* [EXCERPT]

/---

Posted by: Kent Scheidegger | Jun 23, 2011 5:49:37 PM

This decision is correct. As an innocent defendant, I would demand a full Daubert hearing on every aspect of the use of the chemical analyzer, from manufacture, to tuning, to the actual results. Do temperature and humidity affect it? Do foods and medication affect the results, does mouthwash?Whatever uncertainty is picked can be used in rebutting the prosecution.

Posted by: Supremacy Claus | Jun 23, 2011 5:51:01 PM

the name is only a problem if you're immature and have your mind in the gutter :P

Posted by: virginia | Jun 23, 2011 6:21:18 PM

Would the 6th apply to challenges of inaccurate criminal history records? What about records of conviction where the state destroyed the court records and only has a hearsay disposition document?

Posted by: Anon | Jun 23, 2011 6:41:02 PM

I am immature and my mind is in the gutter. Thanks for asking. You should lighten up. The name is funny.

\---

* [PROBLEM TO SOLVE] Reproduce the comment thread word for word, starting at "This decision is" and stopping after "name is funny.".

* [STUDY MATERIAL]
/---

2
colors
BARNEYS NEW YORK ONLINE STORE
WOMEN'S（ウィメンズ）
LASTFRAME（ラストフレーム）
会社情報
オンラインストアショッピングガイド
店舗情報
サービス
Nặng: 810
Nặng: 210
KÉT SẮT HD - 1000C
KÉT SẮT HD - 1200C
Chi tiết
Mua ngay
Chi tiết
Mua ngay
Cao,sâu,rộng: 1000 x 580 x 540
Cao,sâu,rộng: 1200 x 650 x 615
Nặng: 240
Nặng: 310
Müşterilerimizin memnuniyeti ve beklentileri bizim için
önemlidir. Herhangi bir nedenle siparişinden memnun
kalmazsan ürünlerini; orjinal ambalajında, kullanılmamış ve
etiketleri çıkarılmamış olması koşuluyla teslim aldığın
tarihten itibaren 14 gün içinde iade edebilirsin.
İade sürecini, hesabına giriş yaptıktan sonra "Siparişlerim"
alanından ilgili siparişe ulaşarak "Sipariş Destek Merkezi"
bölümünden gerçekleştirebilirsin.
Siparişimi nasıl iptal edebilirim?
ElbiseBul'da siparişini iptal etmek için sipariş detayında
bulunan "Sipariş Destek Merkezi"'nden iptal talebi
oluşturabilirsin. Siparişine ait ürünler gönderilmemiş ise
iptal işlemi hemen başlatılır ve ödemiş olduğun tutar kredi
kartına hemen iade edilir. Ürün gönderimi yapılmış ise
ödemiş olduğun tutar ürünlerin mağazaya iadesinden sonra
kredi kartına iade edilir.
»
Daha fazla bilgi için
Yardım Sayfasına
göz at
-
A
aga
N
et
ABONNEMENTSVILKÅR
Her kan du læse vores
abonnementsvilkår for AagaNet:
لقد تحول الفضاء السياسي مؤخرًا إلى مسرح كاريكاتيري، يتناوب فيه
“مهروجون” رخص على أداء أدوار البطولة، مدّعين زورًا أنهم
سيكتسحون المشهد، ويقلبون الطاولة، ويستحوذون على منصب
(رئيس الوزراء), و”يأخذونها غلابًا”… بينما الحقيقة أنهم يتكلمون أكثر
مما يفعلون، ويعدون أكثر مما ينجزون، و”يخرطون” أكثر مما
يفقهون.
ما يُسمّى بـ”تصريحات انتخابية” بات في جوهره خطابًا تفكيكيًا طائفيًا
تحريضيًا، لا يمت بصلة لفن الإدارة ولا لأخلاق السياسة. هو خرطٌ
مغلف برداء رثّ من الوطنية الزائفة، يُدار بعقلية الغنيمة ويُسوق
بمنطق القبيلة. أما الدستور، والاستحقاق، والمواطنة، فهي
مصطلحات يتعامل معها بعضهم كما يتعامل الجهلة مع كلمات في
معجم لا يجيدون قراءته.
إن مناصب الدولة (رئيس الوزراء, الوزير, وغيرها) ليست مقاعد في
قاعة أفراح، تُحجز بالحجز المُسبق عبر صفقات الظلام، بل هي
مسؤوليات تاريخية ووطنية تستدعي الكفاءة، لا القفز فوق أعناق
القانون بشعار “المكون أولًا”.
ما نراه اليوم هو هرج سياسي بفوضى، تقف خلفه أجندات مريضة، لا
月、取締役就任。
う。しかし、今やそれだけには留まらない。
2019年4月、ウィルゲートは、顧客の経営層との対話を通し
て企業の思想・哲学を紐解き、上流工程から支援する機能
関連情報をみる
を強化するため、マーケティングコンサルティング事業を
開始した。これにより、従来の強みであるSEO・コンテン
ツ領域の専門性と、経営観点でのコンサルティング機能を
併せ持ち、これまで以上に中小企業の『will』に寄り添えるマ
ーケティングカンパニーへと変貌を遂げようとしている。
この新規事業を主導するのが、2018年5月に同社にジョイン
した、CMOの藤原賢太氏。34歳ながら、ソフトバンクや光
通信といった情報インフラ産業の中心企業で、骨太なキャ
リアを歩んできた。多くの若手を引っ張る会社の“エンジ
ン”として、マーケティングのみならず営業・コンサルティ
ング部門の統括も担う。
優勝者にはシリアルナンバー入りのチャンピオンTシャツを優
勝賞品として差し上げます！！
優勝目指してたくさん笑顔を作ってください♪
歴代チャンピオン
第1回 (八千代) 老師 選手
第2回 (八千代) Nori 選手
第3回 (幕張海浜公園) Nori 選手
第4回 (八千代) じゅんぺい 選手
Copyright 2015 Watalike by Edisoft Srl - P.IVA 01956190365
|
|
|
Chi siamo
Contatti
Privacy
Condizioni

\---

* [ANSWER SPACE]
This decision is correct. As an innocent defendant, I would demand a full Daubert hearing on every aspect of the use of the chemical analyzer, from manufacture, to tuning, to the actual results. Do temperature and humidity affect it? Do foods and medication affect the results, does mouthwash?Whatever uncertainty is picked can be used in rebutting the prosecution.

Posted by: Supremacy Claus | Jun 23, 2011 5:51:01 PM

the name is only a problem if you're immature and have your mind in the gutter :P

Posted by: virginia | Jun 23, 2011 6:21:18 PM

Would the 6th apply to challenges of inaccurate criminal history records? What about records of conviction where the state destroyed the court records and only has a hearsay disposition document?

Posted by: Anon | Jun 23, 2011 6:41:02 PM

I am immature and my mind is in the gutter. Thanks for asking. You should lighten up. The name is funny.